Australia's 'seamless economy' reform in tatters
- Date:03 Feb 2012
- Type:Media Release
The states and territories have failed to make any real progress in delivering crucial reforms to the liability burden carried by Australia’s 2.1 million directors.
The annual progress report by the COAG Reform Council has found that there has been “poor progress made” on critical reforms to the imposition of personal criminal liability on company directors and that they are at serious risk of not being achieved.
The state, territory and Commonwealth governments’ attempts at a nationally consistent approach on director liability reform, in an effort to deliver a seamless national economy, can be judged only as a complete failure.
The Council says that these important reforms, with significant potential benefits to the Australian economy, are at risk, and that a significant effort is required to bring them back on track due to poor progress made to date.
“We agree with the Reform Council that urgent steps have to be taken by all governments to achieve these crucial reforms that could have a far reaching benefit for the economy and jobs,” said Australian Institute of Company Directors CEO and Managing Director, John Colvin.

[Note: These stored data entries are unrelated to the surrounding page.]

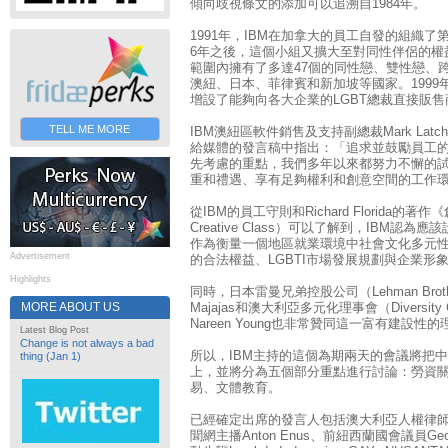
傾向歧視條文的添加可以追溯自1984年。
1991年，IBM在加拿大的員工自發的組織了
6年之後，這個小組又擴大至對同性伴侶的權
範圍內擁有了多達47個的同性戀、雙性戀、
澳紐、日本、菲律賓和新加坡等國家。1999
增設了能夠向各大企業的LGBT總裁直接販售
TELL ME MORE
IBM澳紐區軟件銷售及支持副總裁Mark Latch
給媒體的發言稿中指出：「追求並鼓勵員工
先考慮的重點，我們多年以來都努力不懈的試
重和禮遇、享有足夠權利和創意空間的工作
從IBM的員工守則和Richard Florida的著作《創
Creative Class）可以了解到，IBM認為應
作為衡量一個地區就業環境中社會文化多元性
Advertisement
的合法權益、LGBTI市場發展規劃與企業形
Highlights
同時，日本雷曼兄弟控股公司（Lehman Brothers 
MORE ABOUT US
Majajas和澳大利亞多元化理事會（Diversity Co
Nareen Young也非常贊同這一富有建設性
Latest Blog Post
Change is not always a bad
所以，IBM主持的這個為期兩天的會議將把中
thing (Jan 1)
上，並將分為五個部分重點進行討論：勞資
易、文體教育。
已經確定出席的發言人包括澳大利亞人權律師Eliz
聞網主播Anton Enus、前紐西蘭國會議員Geo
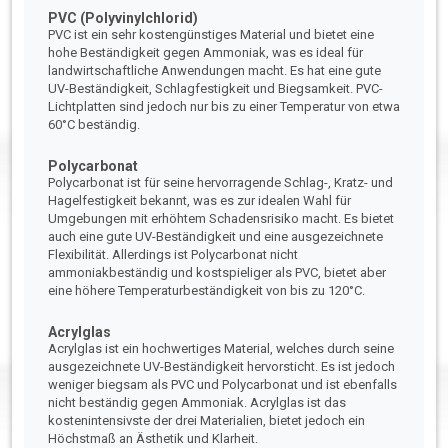
PVC (Polyvinylchlorid)
PVC ist ein sehr kostengünstiges Material und bietet eine
hohe Beständigkeit gegen Ammoniak, was es ideal für
landwirtschaftliche Anwendungen macht. Es hat eine gute
UV-Beständigkeit, Schlagfestigkeit und Biegsamkeit. PVC-
Lichtplatten sind jedoch nur bis zu einer Temperatur von etwa
60°C beständig.
Polycarbonat
Polycarbonat ist für seine hervorragende Schlag-, Kratz- und
Hagelfestigkeit bekannt, was es zur idealen Wahl für
Umgebungen mit erhöhtem Schadensrisiko macht. Es bietet
auch eine gute UV-Beständigkeit und eine ausgezeichnete
Flexibilität. Allerdings ist Polycarbonat nicht
ammoniakbeständig und kostspieliger als PVC, bietet aber
eine höhere Temperaturbeständigkeit von bis zu 120°C.
Acrylglas
Acrylglas ist ein hochwertiges Material, welches durch seine
ausgezeichnete UV-Beständigkeit hervorsticht. Es ist jedoch
weniger biegsam als PVC und Polycarbonat und ist ebenfalls
nicht beständig gegen Ammoniak. Acrylglas ist das
kostenintensivste der drei Materialien, bietet jedoch ein
Höchstmaß an Ästhetik und Klarheit.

Mr Colvin said there has been a clear lack of leadership and lack of commitment to make the necessary fundamental reforms.
“This is having a real impact on business and the economy, with sub-optimal decisions being made due to the levels of liability risk faced by directors.”
A Company Directors 2010 survey found that:
- More than 90 per cent of the surveyed directors believed that personal liability had an impact on optimal business decision-making or outcomes; and
- Sixty five per cent said this risk of personal liability caused them or their board to take an overly cautious approach to business decision-making, either frequently or occasionally.
There are currently around 700 state and territory laws, not including federal legislation, which impose personal liability on company directors. Directors across the country are forced to make vital decisions for the ongoing development and existence of commercial, charitable and public organisations while being exposed to unwarranted levels of derivative liability.
Corrs Chambers Westgarth, engaged by the COAG Reform Council to carry out a progress review of the reform process, also found glaring problems in the implementation across the states and territories. Some of the more significant issues include:
- All jurisdictions, except Queensland, failed to consider all applicable liability provisions, and as a result excluded a large number of these provisions from their audits of liability legislation; and
- Half of the COAG principles were consistently applied incorrectly; and
- Governments have overwhelmingly relied on the escape clause of a broadly interpreted “compelling public policy reasons” to retain liability provisions.
“After four years of so-called reform, of all the derivative personal criminal liability provisions across Australia only 20 have been repealed – less than three per cent,” John Colvin said.
“It seems incredible that in the current economic climate the state and territory governments would be dragging their feet. After years of talk and little action, the lack of achievement on these reforms is particularly disappointing, especially given that Company Directors has even provided our own set of principles that could be adopted to help address the inadequacy of the current framework.”
“Our principles have been developed in consultation with some of the nation’s leading legal minds and include a model legislative provision, which allocates an appropriate burden of personal criminal liability while continuing to impose legal responsibility in cases of compelling public importance.”
Mr Colvin said that Company Directors’ straightforward and practical reform model would ensure that where director liability provisions were appropriate, directors would be liable only where they have knowingly authorised or recklessly permitted a breach.
“Even if the states and territories somehow managed to meet the COAG milestones they would still not be achieving much, as the flawed COAG principles and their application allow the states and territories to avoid genuine reform,” he said.
“The best way to address these problems now is to end this charade and complete the re-audit process using our model. We shouldn’t be burdening Australian directors with inconsistent, unrealistic and oppressive laws and we shouldn’t be making Australia an unfriendly place to do business.”
John Colvin expressed unequivocal support for the Reform Council’s calls for more robust targets that governments have to meet in order to qualify for the hundreds of millions of dollars in reward payments.
“The current feeble milestone of ‘developing a legislative plan’ by December should be replaced with a concrete requirement to actually enact legislation that achieves real reform or else have the payments to states and territories withheld,” he said.
“The purpose of these reforms is to achieve real economic reform, not undertake another box-ticking exercise, and the failure to make genuine progress should not be rewarded under any circumstances. Governments must agree on the new set of principles to deliver real reform, as the current liability laws are an economic disincentive that has a damaging impact on investment and jobs.”